Im Nahen Osten bricht der Krieg aus, das arabische Königreich droht zusammenzubrechen. Terroristen übten massive Anschläge auf ihren Staat aus. Captain Burns und seine US – Marines, sollen Zivilisten aus den Klauen der wahnsinnigen, arabischen Fanatiker befreien. Als ein Rot-Kreuz-Wagen vollgepumpt mit Sprengstoff die US – Botschaft in die Luft jagt und ein Massaker entbrennt, schlagen die Marines zurück.

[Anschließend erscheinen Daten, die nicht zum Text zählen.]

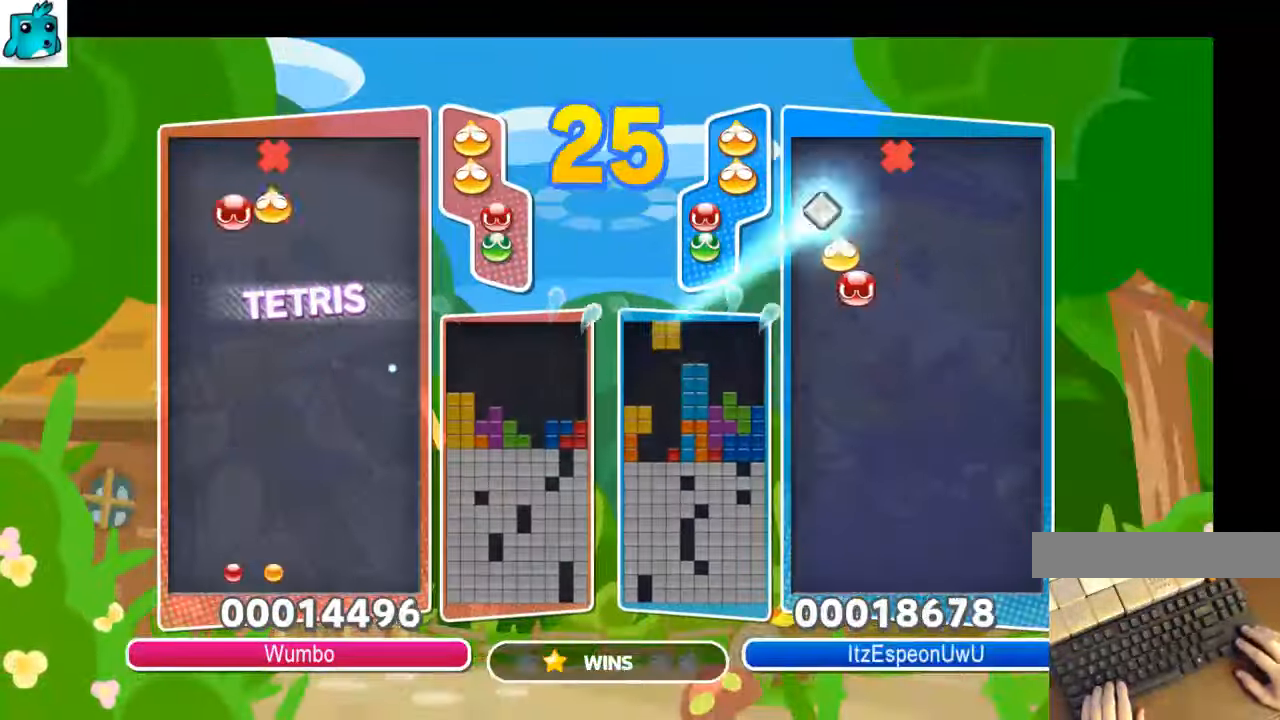
{"keys": ["up"], "events": [[67, "x", "up"], [134, "x", "down"], [267, "x", "up"], [300, "left", "up"]]}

Normalerweise bin ich ja der erste der jammert, wenn ein Film mit übertriebenem Patriotismus um sich wirft, aber bei Helden USA (allein schon der Titel und der Topterrorist heißt sogar Jihad, uffza) artet das Ganze schon dermaßen aus, das man es fast schon als Parodie ansehen kann. Da suhlt man sich in den schönsten Klischees, Land of the Free ist gut, der Rest besteht aus Unfähigen und Terroristen, meistens sogar beiden zusammen. So darf ein wackerer Gunnery Sergeant, irgendwo angesetzt zwischen sympathischer Überheblichkeit und einer dem-Militär-ist-nichts-zu-schwer-Mentalität, mal eben ein paar turbantragenden Opfern zeigen, wie die US Marines sich ihre Welt auch im Ausland zurechtrücken.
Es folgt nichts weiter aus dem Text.